2.3 _(1 point)_ With the `train_test_split` function of `scikit-learn`, split the dataset into a train (`X_train`, `y_train`) and test (`X_test`, `y_test`) set, with ratio 80/20 and use $123$ as the random seed:

PUT YOUR CODE IN THE CELL BELOW

In [None]:
# YOUR CODE HERE
raise NotImplementedError()

END OF YOUR CODE

In [None]:
# This cell checks if you did the exercise correctly
assert (X_train.shape == y_train.shape == (40, 1)), "The shape of X_train or y_trainis not correct!"
assert (X_test.shape == y_test.shape == (10, 1)), "The shape of X_test or y_test is not correct"

---

2.4 _(1 point)_ Create a new domain object named `domain_kernel` and add a parameter called `kernel`.

PUT YOUR CODE IN THE CELL BELOW

In [None]:
# YOUR CODE HERE
raise NotImplementedError()

END OF YOUR CODE

In [None]:
# This cell checks if you did the exercise correctly
assert isinstance(domain_kernel, Domain), "domain_kernel is not Domain instance!"
assert 'kernel' in domain_kernel.input_space, "there is not parameter named 'kernel' in the domain!"

---

2.5 _(2 points)_ Create a datagenerator function `evaluate_regressor` that requires an argument `kernel` and `seed`.
- The function creates a gaussian process regressor with the kernel and seed given by the input of the function
- The model is trained on the training data and predicts the testing data
- The function returns the $R^2$ and MSE on the test data

PUT YOUR CODE IN THE CELL BELOW

In [None]:
# You might want to import some functions ..
# YOUR CODE HERE
raise NotImplementedError()

@datagenerator(output_names=['r2', 'mse'])
def evaluate_regressor(kernel, seed):
    # YOUR CODE HERE
    raise NotImplementedError()
    return r2, mse

END OF YOUR CODE

---

2.6 _(1 point)_ Create a variable `Data_kernels` that is a list of dictionaries. Each dictionary should have only one key (`'kernel'`) and the value should be instances of the `'RBF'`, `'Matern'` and `'ExpSineSquared'` kernel classes from [`sklearn.gaussian_process.kernels`](https://scikit-learn.org/1.5/api/sklearn.gaussian_process.html#module-sklearn.gaussian_process.kernels).
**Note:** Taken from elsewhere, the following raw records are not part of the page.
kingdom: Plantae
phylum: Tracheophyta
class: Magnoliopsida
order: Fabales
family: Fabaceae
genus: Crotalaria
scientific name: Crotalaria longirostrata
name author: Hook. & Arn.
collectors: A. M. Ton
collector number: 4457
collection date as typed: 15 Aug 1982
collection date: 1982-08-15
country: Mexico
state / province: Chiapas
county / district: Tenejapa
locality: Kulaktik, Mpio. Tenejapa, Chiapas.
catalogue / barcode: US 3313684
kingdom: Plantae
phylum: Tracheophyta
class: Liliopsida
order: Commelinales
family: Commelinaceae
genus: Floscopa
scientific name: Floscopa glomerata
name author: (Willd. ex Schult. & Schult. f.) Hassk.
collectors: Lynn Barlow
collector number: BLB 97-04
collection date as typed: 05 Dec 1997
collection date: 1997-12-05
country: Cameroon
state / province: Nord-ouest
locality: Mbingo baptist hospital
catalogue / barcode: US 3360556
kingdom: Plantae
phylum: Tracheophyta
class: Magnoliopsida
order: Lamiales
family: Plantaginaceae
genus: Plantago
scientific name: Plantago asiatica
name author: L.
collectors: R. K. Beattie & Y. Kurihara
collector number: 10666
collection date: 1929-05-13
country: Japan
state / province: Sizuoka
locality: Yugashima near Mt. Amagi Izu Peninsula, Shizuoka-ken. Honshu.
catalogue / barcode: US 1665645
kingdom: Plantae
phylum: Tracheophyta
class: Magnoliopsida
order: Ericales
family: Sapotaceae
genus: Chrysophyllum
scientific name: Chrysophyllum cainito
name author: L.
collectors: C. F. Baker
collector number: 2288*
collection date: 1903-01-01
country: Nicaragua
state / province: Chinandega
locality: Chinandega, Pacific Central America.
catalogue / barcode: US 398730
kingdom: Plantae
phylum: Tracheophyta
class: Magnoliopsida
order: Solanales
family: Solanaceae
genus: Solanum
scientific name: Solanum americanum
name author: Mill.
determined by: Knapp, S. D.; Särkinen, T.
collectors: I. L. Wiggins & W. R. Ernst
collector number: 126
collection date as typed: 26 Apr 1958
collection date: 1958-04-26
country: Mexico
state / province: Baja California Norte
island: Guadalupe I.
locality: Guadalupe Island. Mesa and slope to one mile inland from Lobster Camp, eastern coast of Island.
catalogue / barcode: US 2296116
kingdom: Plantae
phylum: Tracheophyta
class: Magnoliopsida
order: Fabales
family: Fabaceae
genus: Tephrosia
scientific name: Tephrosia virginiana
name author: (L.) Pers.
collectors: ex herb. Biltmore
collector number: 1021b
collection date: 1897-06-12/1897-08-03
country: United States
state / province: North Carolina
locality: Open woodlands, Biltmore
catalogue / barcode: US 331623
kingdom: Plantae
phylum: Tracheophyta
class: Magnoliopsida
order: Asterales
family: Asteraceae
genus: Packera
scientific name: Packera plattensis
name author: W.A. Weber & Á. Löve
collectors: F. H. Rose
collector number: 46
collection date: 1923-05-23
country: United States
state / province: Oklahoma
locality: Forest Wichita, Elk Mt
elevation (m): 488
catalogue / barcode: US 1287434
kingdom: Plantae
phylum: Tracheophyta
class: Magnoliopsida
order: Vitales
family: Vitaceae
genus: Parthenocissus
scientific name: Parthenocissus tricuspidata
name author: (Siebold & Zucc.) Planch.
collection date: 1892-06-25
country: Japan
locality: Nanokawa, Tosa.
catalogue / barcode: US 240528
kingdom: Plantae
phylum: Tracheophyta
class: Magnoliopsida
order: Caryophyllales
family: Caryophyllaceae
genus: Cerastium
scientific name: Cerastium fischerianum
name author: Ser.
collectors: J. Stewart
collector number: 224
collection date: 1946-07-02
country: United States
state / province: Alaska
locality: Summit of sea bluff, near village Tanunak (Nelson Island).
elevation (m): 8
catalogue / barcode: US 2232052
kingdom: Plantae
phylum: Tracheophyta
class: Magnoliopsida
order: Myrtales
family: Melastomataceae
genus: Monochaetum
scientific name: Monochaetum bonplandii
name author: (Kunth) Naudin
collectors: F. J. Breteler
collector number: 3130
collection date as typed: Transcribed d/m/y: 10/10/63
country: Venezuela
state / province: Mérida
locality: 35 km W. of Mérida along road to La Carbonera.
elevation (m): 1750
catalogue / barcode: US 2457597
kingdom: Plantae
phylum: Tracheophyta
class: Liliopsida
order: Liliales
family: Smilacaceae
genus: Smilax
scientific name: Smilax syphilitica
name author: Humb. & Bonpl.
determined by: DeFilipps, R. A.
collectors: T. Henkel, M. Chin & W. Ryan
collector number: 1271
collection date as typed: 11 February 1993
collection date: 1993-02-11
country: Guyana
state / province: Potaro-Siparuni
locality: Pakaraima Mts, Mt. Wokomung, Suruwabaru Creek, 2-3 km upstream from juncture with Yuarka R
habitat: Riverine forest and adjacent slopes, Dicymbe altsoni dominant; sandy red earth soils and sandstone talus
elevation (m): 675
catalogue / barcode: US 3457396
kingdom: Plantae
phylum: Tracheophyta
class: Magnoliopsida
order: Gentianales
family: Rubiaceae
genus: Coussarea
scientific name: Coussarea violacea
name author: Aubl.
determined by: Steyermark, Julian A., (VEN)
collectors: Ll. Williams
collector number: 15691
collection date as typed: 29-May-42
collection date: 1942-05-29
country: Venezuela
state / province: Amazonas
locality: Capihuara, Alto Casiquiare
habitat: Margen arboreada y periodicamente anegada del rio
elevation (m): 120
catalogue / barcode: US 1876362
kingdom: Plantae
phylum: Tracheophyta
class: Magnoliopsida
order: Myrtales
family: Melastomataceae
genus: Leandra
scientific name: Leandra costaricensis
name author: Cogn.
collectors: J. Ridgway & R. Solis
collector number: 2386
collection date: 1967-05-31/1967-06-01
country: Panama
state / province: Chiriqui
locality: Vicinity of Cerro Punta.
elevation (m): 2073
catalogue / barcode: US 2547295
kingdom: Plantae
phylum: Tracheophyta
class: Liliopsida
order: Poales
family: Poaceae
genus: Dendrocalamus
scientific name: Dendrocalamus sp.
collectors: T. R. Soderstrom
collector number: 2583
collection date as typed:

PUT YOUR CODE IN THE CELL BELOW

In [None]:
# YOUR CODE HERE
raise NotImplementedError()

END OF YOUR CODE

In [None]:
assert isinstance(Data_kernels, list), "Data_kernels is not a list!"
assert all(isinstance(d, dict) for d in Data_kernels), "Not all elements in Data_kernels are dictionaries!"
assert all(list(d.keys()) == ['kernel'] for d in Data_kernels), "Not all dictionaries in Data_kernels have the correct keys!"

---

2.7 _(2 points)_ Create an `ExperimentData` object called `experimentdata_gpr` and initialize with the experiments `Data_kernels` (created in the previous exercise) . Evaluate the experiments on the `evaluate_regressor` function. Use $123$ as the seed. Print the output to the terminal

PUT YOUR CODE IN THE CELL BELOW

In [None]:
# YOUR CODE HERE
raise NotImplementedError()

END OF YOUR CODE

The resulting `ExperimentData` should look something like this:

|  | jobs     | kernel                                         | mse       | r2        |
|------|----------|------------------------------------------------|-----------|-----------|
| 0    | finished | 1**2 * RBF(length_scale=1)                     | 38.557356 | -3.393046 |
| 1    | finished | Matern(length_scale=1, nu=1.5)                 | 9.367152  | -0.067250 |
| 2    | finished | ExpSineSquared(length_scale=1, periodicity=1)  | 2.707409  | 0.691530  |


---

2.8 _(2 points)_ Recreate the same experiment, but now also store output the predictions (`y_pred`) of the test data (`X_test`). Store a reference to the predicted numpy array to the `ExperimentData` object using the `to_disk=True` functionality. You can find more information on this [in the `f3dasm` documentation](https://f3dasm.readthedocs.io/en/latest/notebooks/design/domain_creation.html#Storing-parameters-on-disk).

YOUR CODE IN THE CELL BELOW

In [None]:
# YOUR CODE HERE
raise NotImplementedError()

END OF YOUR CODE

---

End of the homework!

---